There was an additional delight of this structure, too. The paraphrasing of Holmes’s explanation as a third-person narrative must involve Watson by definition – because Watson, after all, is the author of every word we read about Holmes’s adventures. Because it’s based on another character’s testimony, the cutaway involves conjecture which Watson is required to confront and rationalize. This is particularly neat, as The Back to Front Murder is concerned with Watson as author, an aspect of his life and work which goes relatively unexplored in the canon, other than barbs directed at him occasionally by Holmes. The fact that their current client, Abigail Moone, is a far more successful author than Watson (albeit using a male pseudonym) provokes Watson’s professional jealousy and informs his actions throughout the story. Similarly, both he and Holmes are forced to address their prejudices about women in general—another aspect of the canon that I think deserves interrogation.

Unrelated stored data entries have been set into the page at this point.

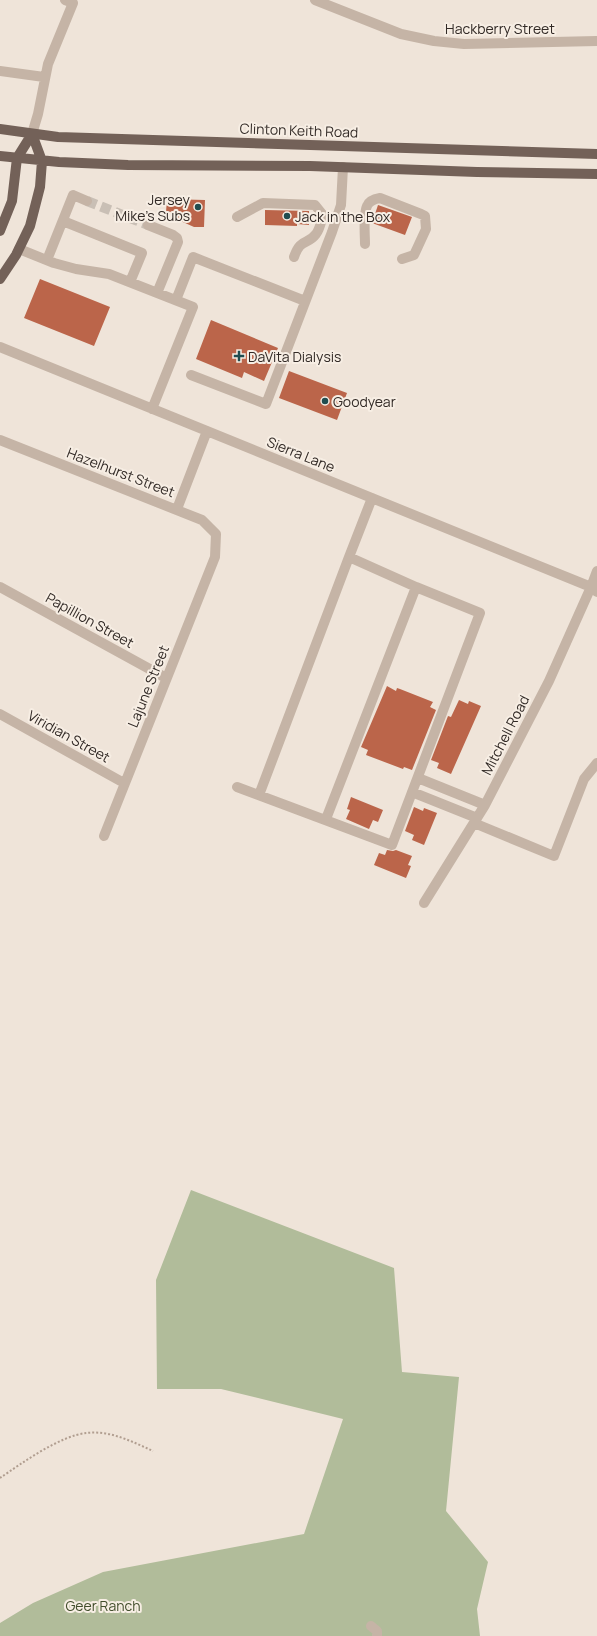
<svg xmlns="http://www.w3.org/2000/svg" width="597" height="1636" font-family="Manrope,sans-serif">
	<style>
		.green { fill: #b1bc9a }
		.building { fill: #bb654a }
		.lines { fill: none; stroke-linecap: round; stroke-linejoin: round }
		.minor-tunnel { stroke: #c9bfb5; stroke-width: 10; stroke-dasharray: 10 5; stroke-linecap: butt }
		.path { stroke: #b19e90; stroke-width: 2; stroke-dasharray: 2 2; stroke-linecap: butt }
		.minor { stroke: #c5b4a6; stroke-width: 10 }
		.major { stroke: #736158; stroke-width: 10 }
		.poi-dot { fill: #204d50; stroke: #f7eee4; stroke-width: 1.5 }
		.labels { text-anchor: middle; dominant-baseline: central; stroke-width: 4; stroke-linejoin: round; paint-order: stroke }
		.street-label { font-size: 14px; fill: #322a26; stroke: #f7eee4 }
		.poi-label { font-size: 14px; fill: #322a26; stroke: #f7eee4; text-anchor: start }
		.park-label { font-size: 14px; fill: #424e2c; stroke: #f7eee4 }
	</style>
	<rect width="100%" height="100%" fill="#efe4d9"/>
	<!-- green -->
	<path class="green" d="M191,1190L394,1268L402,1372L459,1377L446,1511L488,1562L477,1609L480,1636H0V1623L33,1603L103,1572L304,1534L343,1419L221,1389H157L156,1280Z"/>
	<!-- building -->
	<path class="building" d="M167,199L205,200L204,227H194L174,218V212H166Z
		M378,205L412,217L405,235L372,223Z
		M265,210L309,211V225L297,224V226L265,225Z
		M40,279L110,307L94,346L24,318Z
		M211,320L278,348L264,381L244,372L242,378L196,359Z
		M289,371L347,393L337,420L279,398Z
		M387,686L396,691L397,688L400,689L433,702L430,707L436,710L412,770L404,767L403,769L366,755L368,750L361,747Z
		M459,700L468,704L469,701L481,706L451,774L437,768L439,763L431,760L448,716L451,717Z
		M351,797L383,810L378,822L373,820L369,829L346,819L350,810L347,809Z
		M414,807L423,811L424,808L437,813L424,845L412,840L414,835L405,831Z
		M387,850L393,851L396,850L412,856L408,865L411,866L406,878L374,865L379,853L385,855Z"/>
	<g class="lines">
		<!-- minor-tunnel -->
		<path class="minor-tunnel" d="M87,201L148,225"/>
		<!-- path -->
		<path class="path" d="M0,1478C22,1463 61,1435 87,1433C110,1430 133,1442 153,1451"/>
		<!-- minor -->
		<path class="minor" d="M315,0L401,34L434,41L464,44L597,41
			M0,71L44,77
			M32,134L38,114L48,64L73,3L65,0
			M237,217L263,203L315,205L323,215C321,222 320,229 316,234C307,246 301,237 294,257
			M63,221L142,253L130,282
			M148,225L173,235L177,238L178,242L157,293
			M365,244C365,235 363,214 367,206C369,201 374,199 380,198L421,214L425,216L426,229L414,255L402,259
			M19,249L54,263L76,269L109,274L193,307L152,409
			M47,260L73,195L87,201
			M176,300L193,257L305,301
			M0,347L591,587L597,592
			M191,375L266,404L332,232L341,205L343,167
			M0,440L202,520L216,534L215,557L104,836
			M177,509L207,431
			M349,557L372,498
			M0,587L166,678
			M0,714L124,783
			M418,778L485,805
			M237,787L392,845L480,613L416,587
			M412,792L477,818
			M259,795L349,557L416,587L326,819
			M474,823L554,856L584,779L597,763
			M424,903L485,805L549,681L591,587L597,571
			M371,1626L377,1631V1636"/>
		<!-- major -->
		<path class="major" d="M0,129L58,137L597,154
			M0,156L59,162L128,165L310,166L477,172L597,174
			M0,231L12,201L17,158L32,134
			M0,279L16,255L30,226L40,187L42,161L32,134"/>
	</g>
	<!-- markers -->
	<g class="poi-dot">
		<circle cx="198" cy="207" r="4"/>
		<circle cx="287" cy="216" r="4"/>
		<path d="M237 350h4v4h4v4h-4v4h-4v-4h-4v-4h4z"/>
		<circle cx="325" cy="401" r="4"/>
	</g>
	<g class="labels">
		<!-- street labels -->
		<g class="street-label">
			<text x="500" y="28">Hackberry Street</text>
			<text transform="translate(299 130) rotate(2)">Clinton Keith Road</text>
			<text transform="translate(301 454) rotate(22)">Sierra Lane</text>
			<text transform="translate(121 472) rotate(21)">Hazelhurst Street</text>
			<text transform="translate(90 620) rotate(29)">Papillion Street</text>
			<text transform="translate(148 686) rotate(-68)">Lajune Street</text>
			<text transform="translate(505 735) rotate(-63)">Mitchell Road</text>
			<text transform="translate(69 736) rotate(29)">Viridian Street</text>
		</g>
		<!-- poi labels -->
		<g class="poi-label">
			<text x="190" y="199" text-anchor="end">Jersey<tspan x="190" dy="16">Mike's Subs</tspan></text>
			<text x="295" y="216">Jack in the Box</text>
			<text x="248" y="356">DaVita Dialysis</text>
			<text x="333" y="401">Goodyear</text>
		</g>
		<!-- park labels -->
		<g class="park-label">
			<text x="103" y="1605">Geer Ranch</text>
		</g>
	</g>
</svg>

Once I was in the flow of writing, I used a lot of resources for support. I cheekily rewarded myself with casebound copies of Leslie Klinger’s annotated Sherlock Holmes canon—as well as specific commentaries on each story, the books feature useful tools such as chronologies for Holmes and Watson. Jack Tracy’s Encyclopaedia Sherlockiana is an exhaustive guide to every passing reference in the canon you might care to name. Some other resources were more totemic: each morning before beginning work, I brought up onscreen Ernest H. Short’s 1948 rendering of the layout of 221B Baker Street for The Strand, even when I wasn’t writing a scene set in those rooms – just seeing that wonderfully detailed diagram put me in the right frame of mind. The style guide provided by Titan Books’ commissioning editors was a particular treat, too: comprehensive in terms of style, characterisation and the ‘rules’ established by Conan Doyle, but also including fine detail about, for example, speed of travel by foot, train or horse. I also made regular use of a Word document including the entire canon, searching for particular words in order to determine whether or not they were in Conan Doyle’s (or rather, Watson’s) usual vocabulary. Online, as well as numerous sites dedicated to specific plot elements, I made extensive use of the National Library of Scotland’s collection of maps from different eras, which can all be overlaid upon one another—without it I think I would have been at a loss to navigate my way around the London of 1898, particularly as The Back to Front Murder involves both Abigail Moone and Holmes compulsively re-enacting the movements of the murder victim.
The end result was that this wealth of material, including the canon itself, provided support rather than presenting restrictions. Clearly, it’s not for me to say whether The Back to Front Murder is faithful enough to Arthur Conan Doyle—but that initial sense of being daunted and ‘tested’ has changed to one of feeling welcomed into 221B Baker Street by old friends. I couldn’t have enjoyed the process more, and I’m grateful for the opportunity to spend so much time with my favorite detective and my favorite fictional author.